■ READING PASSAGE ■
★ ★ ★ ★

In general the packages installed into /opt/ltib/usr/bin are regular and
can be see as extensions to the host system.

If you're building something that runs on the host, but is sensitive to
the platform/toolchain etc then in the past it's been put into
$PROJECT_DIR/bin/...  For example the host gdb that is built is put
there as it would be different depending on whether you're building ARM,
PowerPC etc (and indeed the particular toolchain).

So if the host-python could only really be built one way, then it is
okay to put it into the /opt/ltib/... bucket.  Otherwise maybe it's
better under bin (in the ltib project you're building).

Regards, Stuart


On 13/05/13 11:41, Mike Goins wrote:
> The existing python.spec file builds a localized version of python to
> do the cross-compile, then it is tossed.  This works just fine, but
> other packages could use or need a "host" python that matches the
> cross-built: mod_wsgi, libxml python bindings, mod_python.  Using the
> native python installation to build these poses problems, particularly
> 64-bit hosts.
> 
> python-host-enable.patch:
> 1. Adds a python-host.spec file that builds and installs a 32 bit
> version of python for the host.

★ ★ ★ ★

■ HOW TO COMPLETE THIS TASK ■
Return everything from "On 13/05/13 11:41, Mike" down to "for the host." in the mailing-list reply about where LTIB host packages go, copied exactly.

■ SUPPLIED MATERIAL ■
★ ★ ★ ★

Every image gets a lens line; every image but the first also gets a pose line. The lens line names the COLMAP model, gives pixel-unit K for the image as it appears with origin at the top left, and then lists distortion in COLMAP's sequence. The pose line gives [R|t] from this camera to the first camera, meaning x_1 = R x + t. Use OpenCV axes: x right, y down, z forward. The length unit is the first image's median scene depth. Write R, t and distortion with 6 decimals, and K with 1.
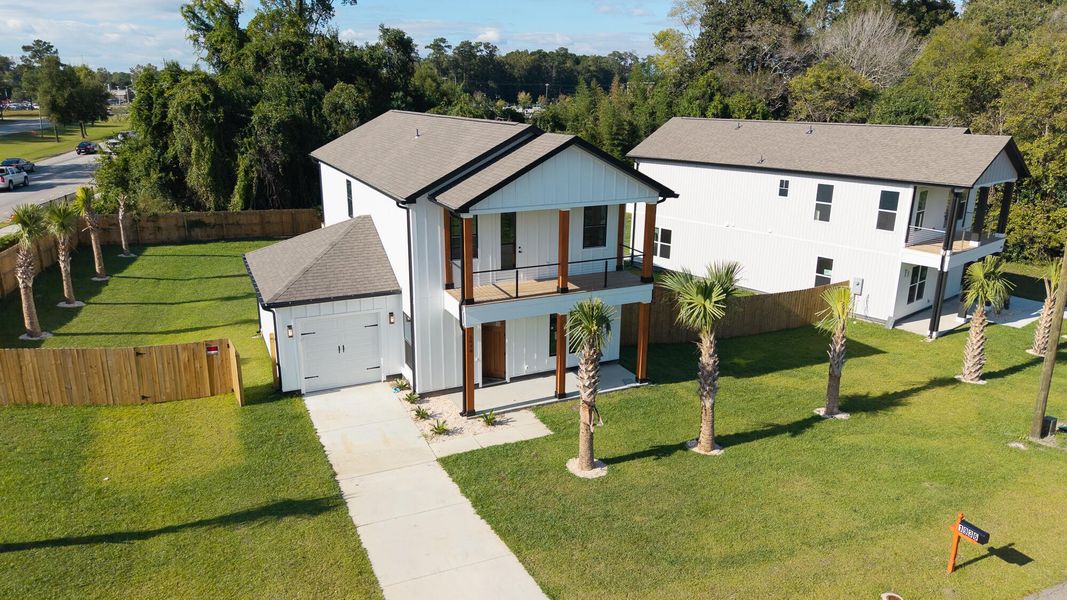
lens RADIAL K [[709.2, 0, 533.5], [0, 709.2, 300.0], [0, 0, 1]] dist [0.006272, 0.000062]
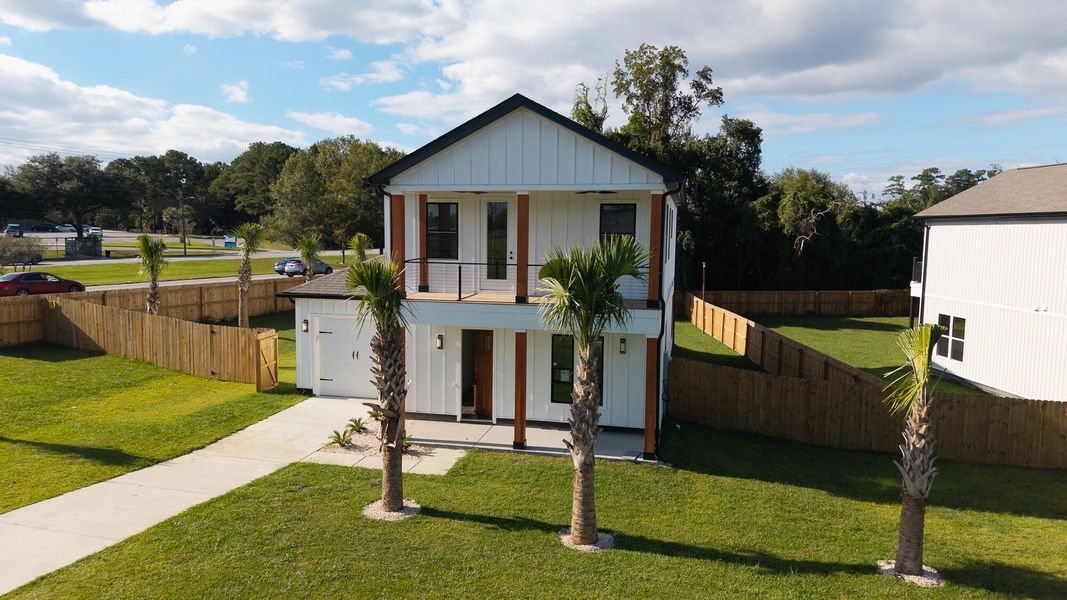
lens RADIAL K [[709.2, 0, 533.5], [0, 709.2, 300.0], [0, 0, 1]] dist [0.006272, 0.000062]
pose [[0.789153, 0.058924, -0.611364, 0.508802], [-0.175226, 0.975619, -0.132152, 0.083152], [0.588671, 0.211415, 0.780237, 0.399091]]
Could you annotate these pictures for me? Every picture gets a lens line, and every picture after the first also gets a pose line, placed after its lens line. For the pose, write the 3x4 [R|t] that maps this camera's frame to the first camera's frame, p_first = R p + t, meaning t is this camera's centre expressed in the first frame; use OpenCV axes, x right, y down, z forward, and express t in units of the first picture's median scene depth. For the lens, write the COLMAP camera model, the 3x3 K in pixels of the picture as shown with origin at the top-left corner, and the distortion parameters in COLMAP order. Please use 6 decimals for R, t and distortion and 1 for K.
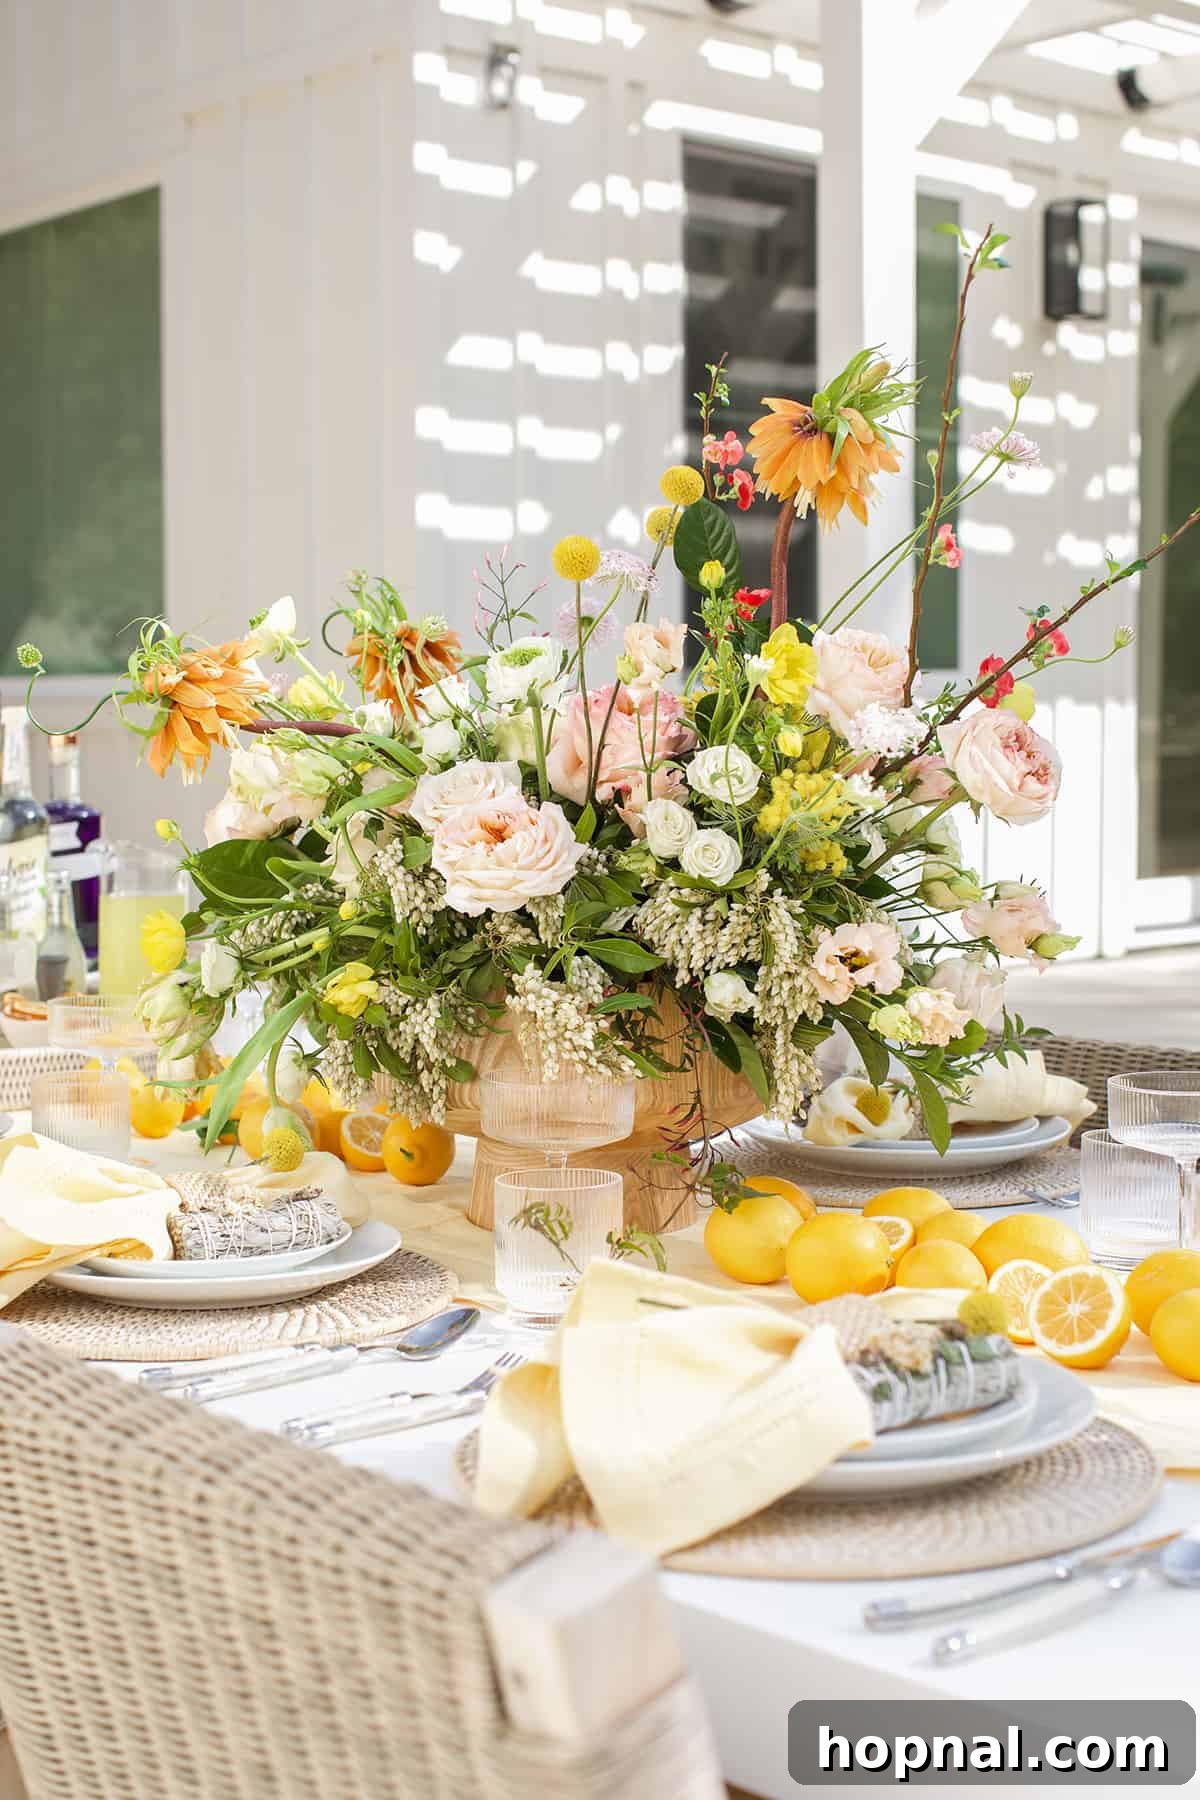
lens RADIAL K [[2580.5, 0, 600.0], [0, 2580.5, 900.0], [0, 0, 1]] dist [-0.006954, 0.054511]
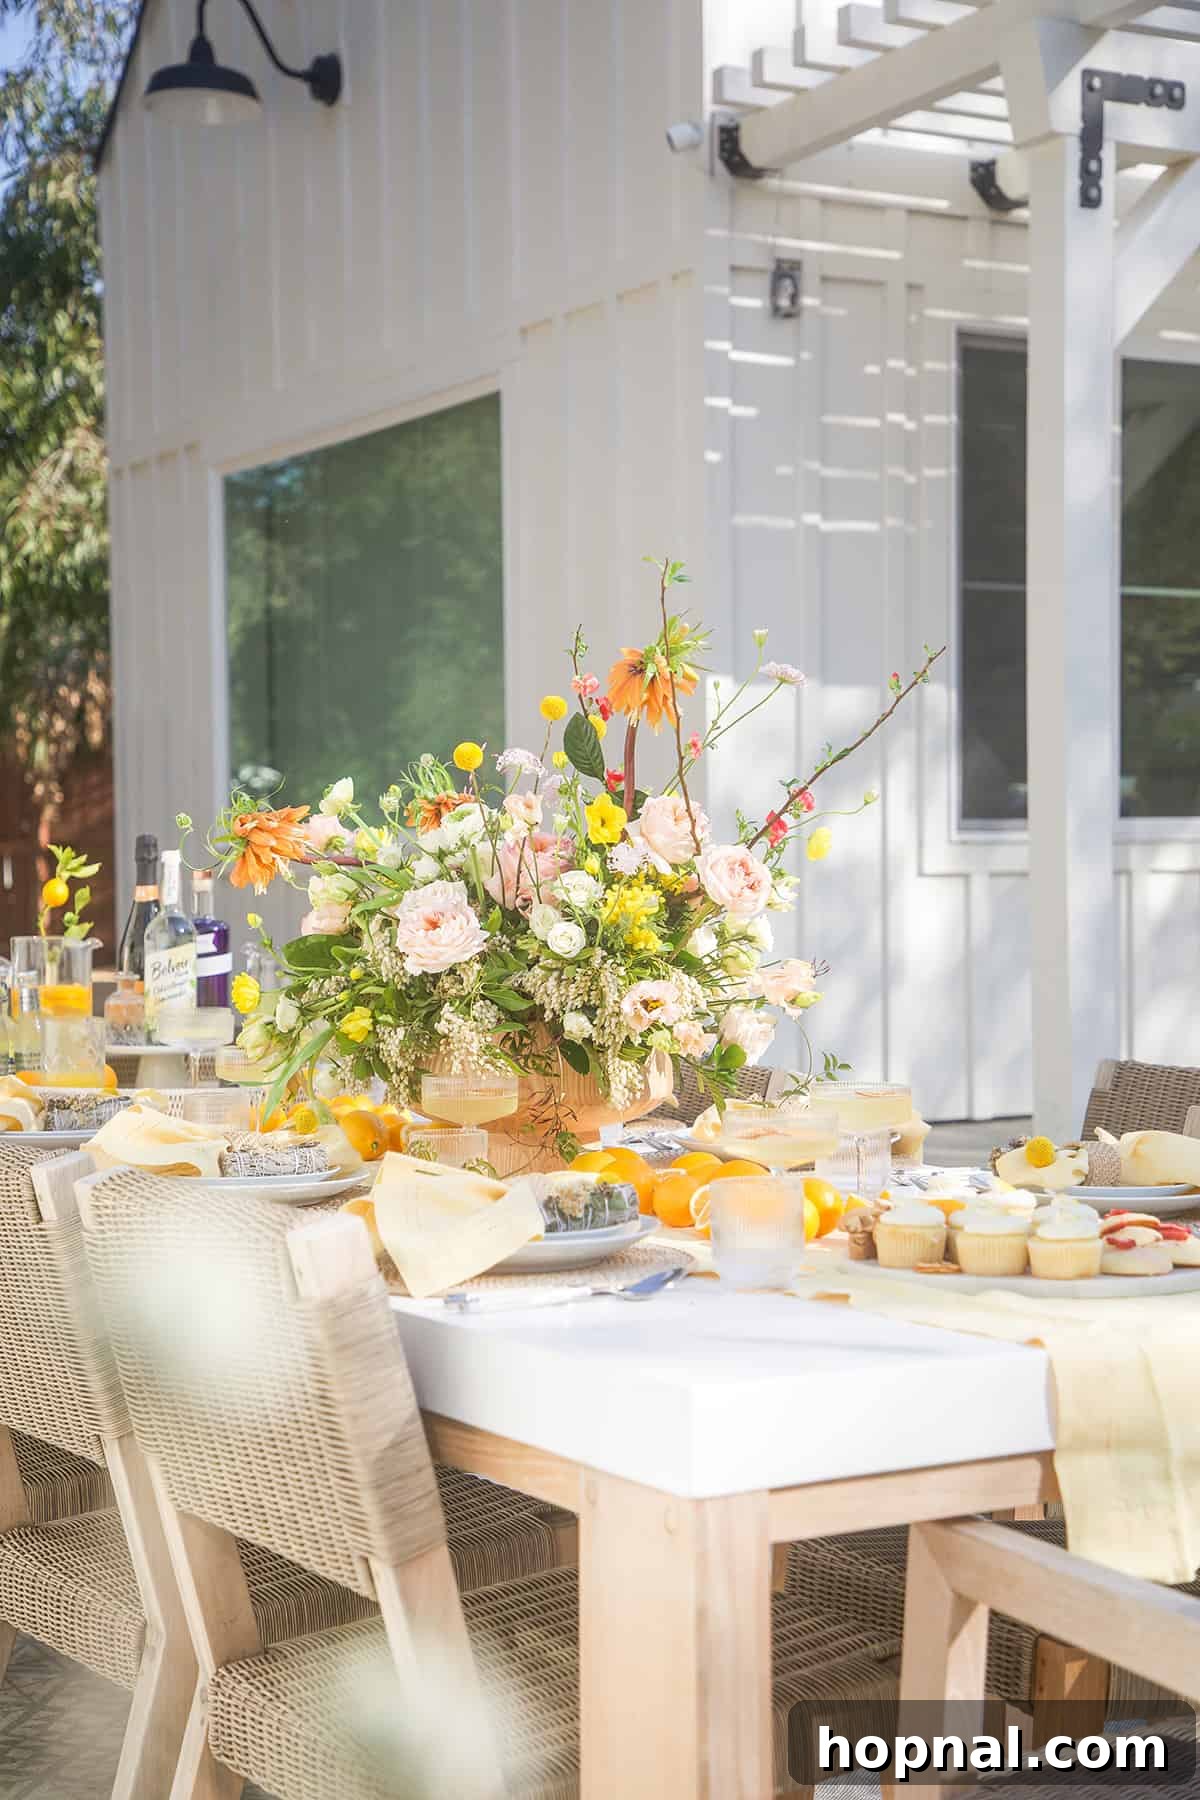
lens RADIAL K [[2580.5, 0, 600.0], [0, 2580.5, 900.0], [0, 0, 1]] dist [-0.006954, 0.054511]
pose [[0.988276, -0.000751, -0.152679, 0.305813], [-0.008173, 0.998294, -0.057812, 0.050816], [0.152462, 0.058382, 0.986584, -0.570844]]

★ ★ ★ ★

■ RESULT FOR THIS EXERCISE ■
On 13/05/13 11:41, Mike Goins wrote:
> The existing python.spec file builds a localized version of python to
> do the cross-compile, then it is tossed.  This works just fine, but
> other packages could use or need a "host" python that matches the
> cross-built: mod_wsgi, libxml python bindings, mod_python.  Using the
> native python installation to build these poses problems, particularly
> 64-bit hosts.
> 
> python-host-enable.patch:
> 1. Adds a python-host.spec file that builds and installs a 32 bit
> version of python for the host.